Understanding the technology present in a lens is essential for making informed decisions about which models you need in your kitbag. As with most photographic equipment, there are times when you will find that a feature does not offer a significant-enough advantage to justify the financial outlay, while in other circumstances it may be almost impossible to create the images you need without a certain piece of kit.
With photographic lenses the presence of such features may not be indicated as obviously as by having a physical switch, for example lens coatings or internal mechanisms. Often features will be denoted by prefixes or suffixes in the lens nomenclature – those letters and numbers that make up the often unwieldy and confusing lens names.
This can make lenses seem like an obscure and intimidating area of the market, but they're really not! Here we’ll take an in-depth look at lens technology and the terms that are commonly used to indicate its inclusion. We haven't got every single lens manufacturer here, but have tried to cover the most common.
Wide-angle lenses are generally accepted to be optics with a focal length of less than approximately 40mm, and today they cover everything down to 10mm for APS-C camera models and around 12mm for full-frame sensors. These are the optics of choice for professional landscape and travel photographers, but they find a use in a wide range of shooting scenarios, from environmental portraiture to sports.
In some respects it is in this range of optics that naming conventions have the most potential to confuse buyers. This is because, as digital photography developed, there was a division between lenses that were needed for wide-angle photography on digital models, and those that were capable of being brought over from film systems.
Due to the smaller sensor area of early digital cameras and the APS-C models available today, the multiplication factor applied to the focal length of mounted lenses means that wider than usual settings are needed to produce truly wide-angle perspectives. The optical designs required to enable this to happen, however, mean that standard full-frame compatible lenses would be prohibitively large, heavy and expensive to manufacture. The solution has been to produce lines of digital-only lenses, with smaller image circles to cover the smaller sensor formats. This enables reduced focal lengths without enormous element diameters.

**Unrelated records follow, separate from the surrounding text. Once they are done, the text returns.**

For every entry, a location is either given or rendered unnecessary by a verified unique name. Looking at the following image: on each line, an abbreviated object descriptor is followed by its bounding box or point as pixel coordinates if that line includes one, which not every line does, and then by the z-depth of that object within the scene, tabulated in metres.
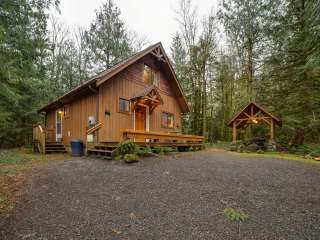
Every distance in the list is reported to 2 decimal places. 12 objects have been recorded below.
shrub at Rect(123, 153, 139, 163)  6.70
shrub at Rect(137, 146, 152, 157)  7.68
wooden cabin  9.51
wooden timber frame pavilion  11.87
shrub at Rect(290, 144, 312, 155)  10.45
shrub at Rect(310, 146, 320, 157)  9.29
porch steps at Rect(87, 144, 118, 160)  7.54
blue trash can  9.29
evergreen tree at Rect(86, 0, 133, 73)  17.97
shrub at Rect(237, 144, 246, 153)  11.78
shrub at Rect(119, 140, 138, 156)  7.28
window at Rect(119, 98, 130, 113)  10.73
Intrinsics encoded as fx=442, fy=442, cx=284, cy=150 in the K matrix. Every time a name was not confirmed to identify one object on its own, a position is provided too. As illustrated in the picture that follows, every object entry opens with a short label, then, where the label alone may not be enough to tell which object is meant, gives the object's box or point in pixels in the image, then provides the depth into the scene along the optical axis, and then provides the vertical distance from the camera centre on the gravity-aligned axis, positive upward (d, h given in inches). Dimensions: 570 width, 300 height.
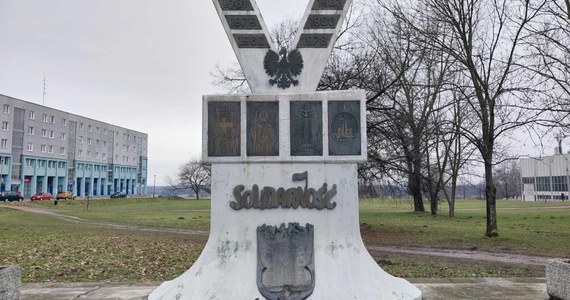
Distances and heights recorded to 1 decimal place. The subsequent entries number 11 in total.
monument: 224.7 -8.6
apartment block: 2178.9 +199.9
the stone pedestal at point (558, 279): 236.5 -50.2
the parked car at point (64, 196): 2101.1 -46.5
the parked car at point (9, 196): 1874.9 -42.5
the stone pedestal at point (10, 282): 221.1 -49.1
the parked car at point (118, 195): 2617.6 -53.3
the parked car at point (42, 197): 2007.9 -49.2
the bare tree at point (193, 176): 3449.8 +79.7
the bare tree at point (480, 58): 632.4 +190.4
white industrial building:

It is important to recognize which lenses are available for use on both crop-frame and 24x36mm format sensors. While there are now telephoto lenses with smaller image circles, this is usually for weight and portability benefits in mirrorless camera systems.
Other key features of wide-angle lenses are those that address the optical challenges of wide perspectives. These include chemical coatings and glass element designs to reduce edge fringing and geometric distortions, among other things. Designations to look out for are ASPH, which indicates the use of aspherical elements for reduced distortion, and ED or ULD, which denotes special low-dispersion glass. These lens elements are designed to more effectively focus light of different colours at the same point, thereby reducing chromatic aberration.
Just as ultra-wide lenses are required for stretched perspectives, frame-filling shots of far-off subjects cannot be achieved without the use of telephoto optics. Whether you select a long telephoto prime lens, such as a 500mm f/4, or a telephoto zoom, like a 70-300mm f/4-5.6, these models enable the photographer to refine their composition precisely, cropping out unwanted environmental detail.
These lenses are usually the choice of wildlife and sports photographers – most notably models with focal lengths of above 300mm. For this reason the features incorporated into telephotos are usually geared towards allowing rapid work – quickly achieving focus and enabling near-instantaneous recomposition.
Due to the higher magnification, camera shake is also a far greater probability when using telephoto optics, so professional models almost always make use of image stabilization technology. This makes handheld shooting in lower ambient lighting a possibility, by varying the position of specialized lens elements to counteract camera shift. The effectiveness of this system varies from lens to lens, although most contemporary stabilizers enable up to three stops of shake reduction as a minimum.
On more advanced lenses you will find additional speed-beneficial features, such as supersonic wave autofocus motors, internal and rear-focusing mechanisms, and the ability to apply manual focus adjustments at any time, even if AF is active. While these may not be worth the extra investment if you rarely shoot in extremely fast-moving scenarios, for working pros and advanced enthusiasts they can mean the difference between grabbing a shot and missing a winning opportunity.